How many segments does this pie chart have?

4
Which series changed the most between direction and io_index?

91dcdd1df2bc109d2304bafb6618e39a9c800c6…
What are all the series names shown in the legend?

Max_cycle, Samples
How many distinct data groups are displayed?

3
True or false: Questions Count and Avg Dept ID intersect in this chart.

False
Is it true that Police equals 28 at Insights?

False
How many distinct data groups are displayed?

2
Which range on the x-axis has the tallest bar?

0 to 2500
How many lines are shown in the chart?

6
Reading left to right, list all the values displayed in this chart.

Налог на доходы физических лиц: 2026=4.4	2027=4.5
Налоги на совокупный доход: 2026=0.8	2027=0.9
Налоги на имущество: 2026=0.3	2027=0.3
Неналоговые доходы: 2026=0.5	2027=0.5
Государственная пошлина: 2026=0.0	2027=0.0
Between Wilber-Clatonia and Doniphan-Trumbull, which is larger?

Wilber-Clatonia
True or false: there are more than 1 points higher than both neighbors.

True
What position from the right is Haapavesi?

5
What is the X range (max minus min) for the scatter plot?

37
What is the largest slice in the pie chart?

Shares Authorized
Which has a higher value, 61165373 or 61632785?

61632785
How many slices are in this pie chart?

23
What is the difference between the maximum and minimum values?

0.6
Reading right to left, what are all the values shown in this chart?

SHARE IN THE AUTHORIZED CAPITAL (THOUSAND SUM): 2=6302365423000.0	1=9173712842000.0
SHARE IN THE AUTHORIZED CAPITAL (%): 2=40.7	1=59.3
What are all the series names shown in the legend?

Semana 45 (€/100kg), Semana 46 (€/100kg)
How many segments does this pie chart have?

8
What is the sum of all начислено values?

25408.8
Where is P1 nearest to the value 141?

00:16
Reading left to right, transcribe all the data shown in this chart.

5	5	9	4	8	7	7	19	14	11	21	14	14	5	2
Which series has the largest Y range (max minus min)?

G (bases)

------------

● TASK DIRECTIONS:
List each line of the data above that contains the string "this". Case counts.

● TASK RESULT:
How many segments does this pie chart have?
True or false: Questions Count and Avg Dept ID intersect in this chart.
Reading left to right, list all the values displayed in this chart.
How many slices are in this pie chart?
Reading right to left, what are all the values shown in this chart?
How many segments does this pie chart have?
Reading left to right, transcribe all the data shown in this chart.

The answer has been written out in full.